I liked that they put this in here, but there are a few problems about this. First of all for Aquaman to ascertain that the things must be from the bottom of the ocean because they use bioluminescence is a bit of a stretch. Fireflies and glowworms are not from the bottom of the ocean after all. Also something which needs to consume 20 to 30 times its weight in food per day to function is pretty ridiculous. I am going to deal with evolution and the food web later in this analysis, but suffice to say anything that requires that much energy on daily basis is probably doomed to extinction. Also bioluminescence is not very energy consuming, for the firefly for example the amount used in its mating (which is what its used for) is of negligible value in the overall mating process.
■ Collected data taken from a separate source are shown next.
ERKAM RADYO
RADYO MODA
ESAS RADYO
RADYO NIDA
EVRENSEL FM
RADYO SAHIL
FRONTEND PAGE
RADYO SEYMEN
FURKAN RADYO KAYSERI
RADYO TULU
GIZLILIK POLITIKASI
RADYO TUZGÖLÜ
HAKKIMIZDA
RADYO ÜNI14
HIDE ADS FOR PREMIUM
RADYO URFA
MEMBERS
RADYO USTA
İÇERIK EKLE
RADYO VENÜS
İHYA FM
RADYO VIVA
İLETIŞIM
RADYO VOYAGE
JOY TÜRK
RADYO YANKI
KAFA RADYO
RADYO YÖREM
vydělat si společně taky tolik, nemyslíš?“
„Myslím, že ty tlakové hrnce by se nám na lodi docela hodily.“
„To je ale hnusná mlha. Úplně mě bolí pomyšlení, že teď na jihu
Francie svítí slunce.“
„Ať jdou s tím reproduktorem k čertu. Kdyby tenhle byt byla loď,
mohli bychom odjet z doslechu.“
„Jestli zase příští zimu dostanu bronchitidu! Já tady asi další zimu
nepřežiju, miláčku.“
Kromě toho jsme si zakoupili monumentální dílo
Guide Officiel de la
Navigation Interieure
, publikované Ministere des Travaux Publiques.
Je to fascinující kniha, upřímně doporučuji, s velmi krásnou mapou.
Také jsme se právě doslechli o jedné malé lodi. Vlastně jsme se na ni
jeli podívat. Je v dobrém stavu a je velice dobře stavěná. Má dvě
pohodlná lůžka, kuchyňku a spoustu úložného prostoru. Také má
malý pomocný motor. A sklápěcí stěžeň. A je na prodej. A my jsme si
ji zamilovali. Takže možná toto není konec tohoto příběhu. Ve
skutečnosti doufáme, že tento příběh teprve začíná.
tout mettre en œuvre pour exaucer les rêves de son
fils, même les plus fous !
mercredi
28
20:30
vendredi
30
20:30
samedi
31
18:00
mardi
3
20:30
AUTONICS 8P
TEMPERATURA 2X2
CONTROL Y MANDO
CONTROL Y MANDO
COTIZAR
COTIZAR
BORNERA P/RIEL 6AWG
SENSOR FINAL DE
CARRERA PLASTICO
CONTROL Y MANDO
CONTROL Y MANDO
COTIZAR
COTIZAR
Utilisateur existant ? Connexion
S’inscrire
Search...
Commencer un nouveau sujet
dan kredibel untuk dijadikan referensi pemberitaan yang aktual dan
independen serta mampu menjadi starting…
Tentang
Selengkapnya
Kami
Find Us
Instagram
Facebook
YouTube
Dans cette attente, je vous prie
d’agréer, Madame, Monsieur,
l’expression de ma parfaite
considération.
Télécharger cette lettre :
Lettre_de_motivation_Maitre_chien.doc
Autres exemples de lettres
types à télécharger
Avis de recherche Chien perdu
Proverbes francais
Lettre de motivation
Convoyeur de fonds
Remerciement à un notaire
So these things are using bioluminescence to light rock concerts, or they just aren’t using that much energy.
Verdict: Bad Science
Laws of Motion and Properties of Gases
Incidentally someone asked me if I could do something on jumping recently, but I generally only take them as they come, but here it is. Characters that are able to leap large distances are kind of an oddity in comics. I think I remember reading somewhere once about how Superman, if he did jump over a building in a single bound, would create a shockwave that would likely level the building. Additionally the thing which hurts humans is not speed but rather acceleration and the ability to jump in such a manner would likely create a lot of damage to the internal organs of a human (though maybe not a superhuman.) From this vantage point though there is something wrong here. Jumping off in such a manner is going to require a lot of energy, by the laws of motion tell us for every action there is an equal and opposite reaction. So seeing as they started on a wooden boardwalk with the weight of three people (well two people and a monster) in one small area, chances are this is going to poke a hole through the wood, which while strong, likely couldn't handle that much force concentrated in one area. Also the two characters managed to jump simultaneously twice in the same issue, which seems pretty hard (though I guess Olympic divers do it). Although it is not in this issue, I was asked to look at jumping specifically as it relates to change in direction mid-air. I guess some comic book writers have written in the past that a character is stronger enough to change direction mid-air. This sort of doesn’t follow with the properties of gases. It has been a while since I took the chemistry of gases, but I think the number is something to the degree of gases being 95% nothing. In comparison to matter and liquid this essentially means that the friction you get from air is far less than that of other forms of matter. Skydivers can change direction in mid-air, but generally only by changing their body position and still the largest vector of direction involved is straight down. The strength it would require to flex your muscles to create enough friction with air to create a change in motion would likely create a shockwave that would kill everything is a significantly large radius.
Verdict: Bad science
Hydrothermal Vents, the Food Web and Evolution
I liked the reference to geothermal vents here. They represent an extreme to which life has found a way to live despite the harshness of the environment. While the animals found near a vent are pretty alien looking, they are of course still completely terrestrial in origin, that is to say that life didn’t originate there but originated up here. This ties this back into the spiders though, spiders would not have been one of the organisms capable of migrating to the bottom of the ocean for numerous reasons. Of course things evolve, and this is one of the driving factors of life. For a scientist to say that the monsters “are an entirely new chain of evolution” is kind of a ridiculous statement. Every species on this planet is an entirely new chain of evolution. When it comes to evolution though there are certain other mitigating factors. Evolution depends partially on the ability of a species to survive, and a species which essentially eats everything in its path is not going to survive. This is one of the fundamental aspects of the food web, everything needs to eat everything else in the right proportions or it simply will exhaust the food web and therefore starve. Of course, that is why these things have come to the surface world, but how they ever evolved into a monstrous like creature while consuming everything they see for an ability which is far too energy consuming (bioluminescence) really does not make all that much sense from a scientific perspective. I did appreciate this though as it talks about animals on the verge of extinction, which as an environmental science student I find to be of some importance.
Verdict: Comic Science
There it is, that is my longest one of these yet. There was a lot of science in here, which I applaud. Most of it was poorly represented or poorly conceived. Good thing the quality of the issue made up for it (Aquaman is one of the best series out there at the moment.)